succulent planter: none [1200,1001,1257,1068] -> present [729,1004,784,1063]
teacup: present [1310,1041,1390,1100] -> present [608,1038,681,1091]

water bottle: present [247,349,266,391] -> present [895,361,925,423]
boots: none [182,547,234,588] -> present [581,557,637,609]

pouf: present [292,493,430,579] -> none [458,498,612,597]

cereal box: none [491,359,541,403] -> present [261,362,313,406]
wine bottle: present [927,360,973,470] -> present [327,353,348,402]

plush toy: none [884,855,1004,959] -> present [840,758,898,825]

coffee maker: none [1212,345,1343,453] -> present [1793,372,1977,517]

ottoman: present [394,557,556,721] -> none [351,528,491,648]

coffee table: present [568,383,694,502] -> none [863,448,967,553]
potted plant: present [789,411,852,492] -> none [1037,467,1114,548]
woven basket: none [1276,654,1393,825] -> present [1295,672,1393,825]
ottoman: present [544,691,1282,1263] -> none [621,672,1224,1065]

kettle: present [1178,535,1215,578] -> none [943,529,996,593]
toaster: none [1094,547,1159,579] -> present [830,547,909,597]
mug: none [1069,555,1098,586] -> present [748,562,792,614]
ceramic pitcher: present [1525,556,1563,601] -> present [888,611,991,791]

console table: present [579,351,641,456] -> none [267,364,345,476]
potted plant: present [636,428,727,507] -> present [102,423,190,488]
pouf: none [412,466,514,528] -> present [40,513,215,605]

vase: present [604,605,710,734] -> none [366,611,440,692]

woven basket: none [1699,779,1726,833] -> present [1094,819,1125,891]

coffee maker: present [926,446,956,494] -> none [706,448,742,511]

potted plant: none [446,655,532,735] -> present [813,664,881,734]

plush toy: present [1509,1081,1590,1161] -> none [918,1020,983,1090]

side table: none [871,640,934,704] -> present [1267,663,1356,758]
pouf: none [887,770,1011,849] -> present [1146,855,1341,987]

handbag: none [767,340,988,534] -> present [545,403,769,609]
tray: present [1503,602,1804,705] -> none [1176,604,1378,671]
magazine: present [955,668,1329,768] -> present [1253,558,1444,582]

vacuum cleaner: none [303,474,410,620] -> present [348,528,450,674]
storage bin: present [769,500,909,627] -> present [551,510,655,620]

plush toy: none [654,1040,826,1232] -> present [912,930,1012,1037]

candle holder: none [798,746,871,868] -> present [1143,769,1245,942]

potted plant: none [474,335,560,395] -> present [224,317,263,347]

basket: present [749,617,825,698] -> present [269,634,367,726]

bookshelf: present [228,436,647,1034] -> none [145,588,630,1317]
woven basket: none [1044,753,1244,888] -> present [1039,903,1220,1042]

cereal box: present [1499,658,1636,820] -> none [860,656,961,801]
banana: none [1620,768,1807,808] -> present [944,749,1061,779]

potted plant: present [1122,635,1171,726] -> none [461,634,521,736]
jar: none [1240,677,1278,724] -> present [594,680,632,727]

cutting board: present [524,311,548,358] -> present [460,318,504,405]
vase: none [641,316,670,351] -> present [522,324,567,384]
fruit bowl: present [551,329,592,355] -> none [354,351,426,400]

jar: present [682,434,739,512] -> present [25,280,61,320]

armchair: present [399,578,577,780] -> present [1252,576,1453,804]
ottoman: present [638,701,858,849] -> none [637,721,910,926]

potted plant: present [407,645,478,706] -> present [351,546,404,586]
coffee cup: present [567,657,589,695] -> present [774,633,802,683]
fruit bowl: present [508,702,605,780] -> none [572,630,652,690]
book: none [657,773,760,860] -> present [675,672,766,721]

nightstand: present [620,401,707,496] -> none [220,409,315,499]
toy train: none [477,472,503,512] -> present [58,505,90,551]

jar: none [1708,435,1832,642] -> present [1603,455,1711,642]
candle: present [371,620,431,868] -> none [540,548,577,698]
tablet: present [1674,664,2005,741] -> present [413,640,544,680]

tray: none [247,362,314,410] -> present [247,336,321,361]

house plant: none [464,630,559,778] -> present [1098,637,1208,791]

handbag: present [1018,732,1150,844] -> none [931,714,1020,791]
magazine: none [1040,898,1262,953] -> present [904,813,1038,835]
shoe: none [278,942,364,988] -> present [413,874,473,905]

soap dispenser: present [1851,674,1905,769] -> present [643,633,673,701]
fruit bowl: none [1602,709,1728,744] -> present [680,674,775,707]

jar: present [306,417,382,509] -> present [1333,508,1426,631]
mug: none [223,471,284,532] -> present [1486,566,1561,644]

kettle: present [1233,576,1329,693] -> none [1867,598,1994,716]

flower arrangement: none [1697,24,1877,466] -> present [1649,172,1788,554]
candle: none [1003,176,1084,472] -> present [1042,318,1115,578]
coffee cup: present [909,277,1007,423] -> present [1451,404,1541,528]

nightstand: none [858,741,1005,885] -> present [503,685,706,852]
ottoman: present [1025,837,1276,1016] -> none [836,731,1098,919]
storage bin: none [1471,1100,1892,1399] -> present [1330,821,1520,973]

### Exercise
What is needed here is an exact reproduction of all the entries.

### The answer
succulent planter: none [1200,1001,1257,1068] -> present [729,1004,784,1063]
teacup: present [1310,1041,1390,1100] -> present [608,1038,681,1091]

water bottle: present [247,349,266,391] -> present [895,361,925,423]
boots: none [182,547,234,588] -> present [581,557,637,609]

pouf: present [292,493,430,579] -> none [458,498,612,597]

cereal box: none [491,359,541,403] -> present [261,362,313,406]
wine bottle: present [927,360,973,470] -> present [327,353,348,402]

plush toy: none [884,855,1004,959] -> present [840,758,898,825]

coffee maker: none [1212,345,1343,453] -> present [1793,372,1977,517]

ottoman: present [394,557,556,721] -> none [351,528,491,648]

coffee table: present [568,383,694,502] -> none [863,448,967,553]
potted plant: present [789,411,852,492] -> none [1037,467,1114,548]
woven basket: none [1276,654,1393,825] -> present [1295,672,1393,825]
ottoman: present [544,691,1282,1263] -> none [621,672,1224,1065]

kettle: present [1178,535,1215,578] -> none [943,529,996,593]
toaster: none [1094,547,1159,579] -> present [830,547,909,597]
mug: none [1069,555,1098,586] -> present [748,562,792,614]
ceramic pitcher: present [1525,556,1563,601] -> present [888,611,991,791]

console table: present [579,351,641,456] -> none [267,364,345,476]
potted plant: present [636,428,727,507] -> present [102,423,190,488]
pouf: none [412,466,514,528] -> present [40,513,215,605]

vase: present [604,605,710,734] -> none [366,611,440,692]

woven basket: none [1699,779,1726,833] -> present [1094,819,1125,891]

coffee maker: present [926,446,956,494] -> none [706,448,742,511]

potted plant: none [446,655,532,735] -> present [813,664,881,734]

plush toy: present [1509,1081,1590,1161] -> none [918,1020,983,1090]

side table: none [871,640,934,704] -> present [1267,663,1356,758]
pouf: none [887,770,1011,849] -> present [1146,855,1341,987]

handbag: none [767,340,988,534] -> present [545,403,769,609]
tray: present [1503,602,1804,705] -> none [1176,604,1378,671]
magazine: present [955,668,1329,768] -> present [1253,558,1444,582]

vacuum cleaner: none [303,474,410,620] -> present [348,528,450,674]
storage bin: present [769,500,909,627] -> present [551,510,655,620]

plush toy: none [654,1040,826,1232] -> present [912,930,1012,1037]

candle holder: none [798,746,871,868] -> present [1143,769,1245,942]

potted plant: none [474,335,560,395] -> present [224,317,263,347]

basket: present [749,617,825,698] -> present [269,634,367,726]

bookshelf: present [228,436,647,1034] -> none [145,588,630,1317]
woven basket: none [1044,753,1244,888] -> present [1039,903,1220,1042]

cereal box: present [1499,658,1636,820] -> none [860,656,961,801]
banana: none [1620,768,1807,808] -> present [944,749,1061,779]

potted plant: present [1122,635,1171,726] -> none [461,634,521,736]
jar: none [1240,677,1278,724] -> present [594,680,632,727]

cutting board: present [524,311,548,358] -> present [460,318,504,405]
vase: none [641,316,670,351] -> present [522,324,567,384]
fruit bowl: present [551,329,592,355] -> none [354,351,426,400]

jar: present [682,434,739,512] -> present [25,280,61,320]

armchair: present [399,578,577,780] -> present [1252,576,1453,804]
ottoman: present [638,701,858,849] -> none [637,721,910,926]

potted plant: present [407,645,478,706] -> present [351,546,404,586]
coffee cup: present [567,657,589,695] -> present [774,633,802,683]
fruit bowl: present [508,702,605,780] -> none [572,630,652,690]
book: none [657,773,760,860] -> present [675,672,766,721]

nightstand: present [620,401,707,496] -> none [220,409,315,499]
toy train: none [477,472,503,512] -> present [58,505,90,551]

jar: none [1708,435,1832,642] -> present [1603,455,1711,642]
candle: present [371,620,431,868] -> none [540,548,577,698]
tablet: present [1674,664,2005,741] -> present [413,640,544,680]

tray: none [247,362,314,410] -> present [247,336,321,361]

house plant: none [464,630,559,778] -> present [1098,637,1208,791]

handbag: present [1018,732,1150,844] -> none [931,714,1020,791]
magazine: none [1040,898,1262,953] -> present [904,813,1038,835]
shoe: none [278,942,364,988] -> present [413,874,473,905]

soap dispenser: present [1851,674,1905,769] -> present [643,633,673,701]
fruit bowl: none [1602,709,1728,744] -> present [680,674,775,707]

jar: present [306,417,382,509] -> present [1333,508,1426,631]
mug: none [223,471,284,532] -> present [1486,566,1561,644]

kettle: present [1233,576,1329,693] -> none [1867,598,1994,716]

flower arrangement: none [1697,24,1877,466] -> present [1649,172,1788,554]
candle: none [1003,176,1084,472] -> present [1042,318,1115,578]
coffee cup: present [909,277,1007,423] -> present [1451,404,1541,528]

nightstand: none [858,741,1005,885] -> present [503,685,706,852]
ottoman: present [1025,837,1276,1016] -> none [836,731,1098,919]
storage bin: none [1471,1100,1892,1399] -> present [1330,821,1520,973]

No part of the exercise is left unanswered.